Ich muss mir dringend ein paar Scans des Stürmer und des Völkischen Beobachters auf dem Schwarzmarkt besorgen. Bei dem Aufheben, das unsere besorgten Landesväter um diese Zeitungen machen, muss von den Worten geradezu magische Wirkung ausgehen, ein echter Mythus des 20. Jahrhunderts. Die paar Exemplare, die ich hoffentlich legal im Deutschen Historischen Museum finde, reichen leider nicht aus, um mich zu faszinieren.
Auch die Symbolik muss ergreifend sein. Eigentlich komisch, dass mich die paar Hakenkreuze, Adler und Runen im Bücherschrank nie so richtig gepackt haben. Inhaltlich sind die Bücher ja alle unbedenklich, aber schon die Covers sollten eigentlich eine Gefahr darstellen. Dabei hab ich die Umschlagbilder in einem Alter angesehen, in dem der junge deutsche Mann noch formbar ist und sich sofort einen neuen Haarschnitt verpasst, sobald er infiziert ist. Und zu den völkisch bewegten hätte ich es damals nicht weit gehabt. Die Wiking-Jugend war damals recht aktiv in meiner Gegend und noch nicht verboten. Heute hab ich natürlich alle Buchumschläge verpixelt, um nicht in Versuchung zu geraten.
Vielleicht bin ich aber auch deshalb kein rechter Idiot geworden, weil mir niemand gesagt hat, dass ich das nicht lesen darf. Ich glaube, das Interesse für verbotene Literatur hätte mich erst so richtig motiviert, tiefer in die Vorstellungswelt nationaler Dichter und Denker einzusteigen und vielleicht hätte es mir ja gefallen.

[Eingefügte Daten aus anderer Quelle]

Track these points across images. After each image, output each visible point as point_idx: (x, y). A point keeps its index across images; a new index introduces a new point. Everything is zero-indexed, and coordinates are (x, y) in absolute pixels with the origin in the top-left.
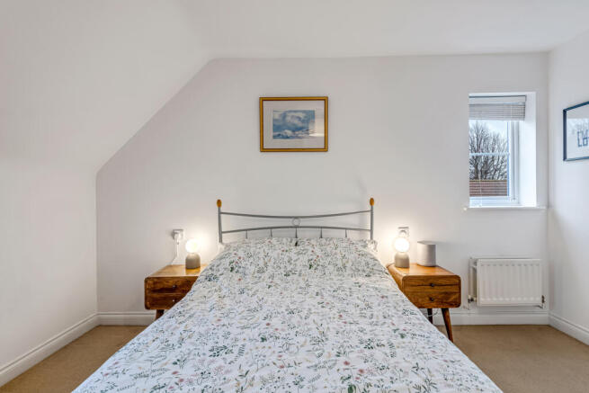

Aber mir hat ja keiner gesagt, dass der korrekte Zugang zur deutschen Geschichte irgendwo zwischen der History-Show "Hitlers Köche - als Vegetarier in der Wolfsschanze" und der DVD "Deutsche Panzer" (Metallbox-Edition) liegt.
Ausländer tun sich da natürlich leichter, das Time Magazin dieser Zeit gibts zum Beispiel online zu lesen. Nichts für Neonazis, weil die Leute da waren eher links und ausserdem siehts einfach komisch aus, im englischen Text immer "Herr Hitler" und "Old Paul" [von Hindenburg] zu lesen. Aber die panzerbegeisterten Nachfahren unserer Krieger kommen auch dort auf ihre Kosten:
The battlefront disappeared, and with it the illusion that there had ever been a battlefront. For this was no war of occupation, but a war of quick penetration and obliteration—Blitzkrieg, lightning war. Even with no opposition, armies had never moved so fast before. Theorists had always said that only infantry could take and hold positions. But these armies had not waited for the infantry. Swift columns of tanks and armored trucks had plunged through Poland while bombs raining from the sky heralded their coming.
Wäre schön, wenn sich Hitlers Erben Nachlassverwalter im Bayerischen Finanzministerium auch dazu durchringen könnten, mit Zeitdokumenten so normal umzugehen wie andere Länder. Von mir aus auch nur als Text, da müssen sie die Hakenkreuze sowieso weglassen. Und die Neonazis müssen nicht extra Frakturschrift lernen um den Völkischen vor 1941 zu lesen. So bleiben wichtige Ressourcen im Kopf frei.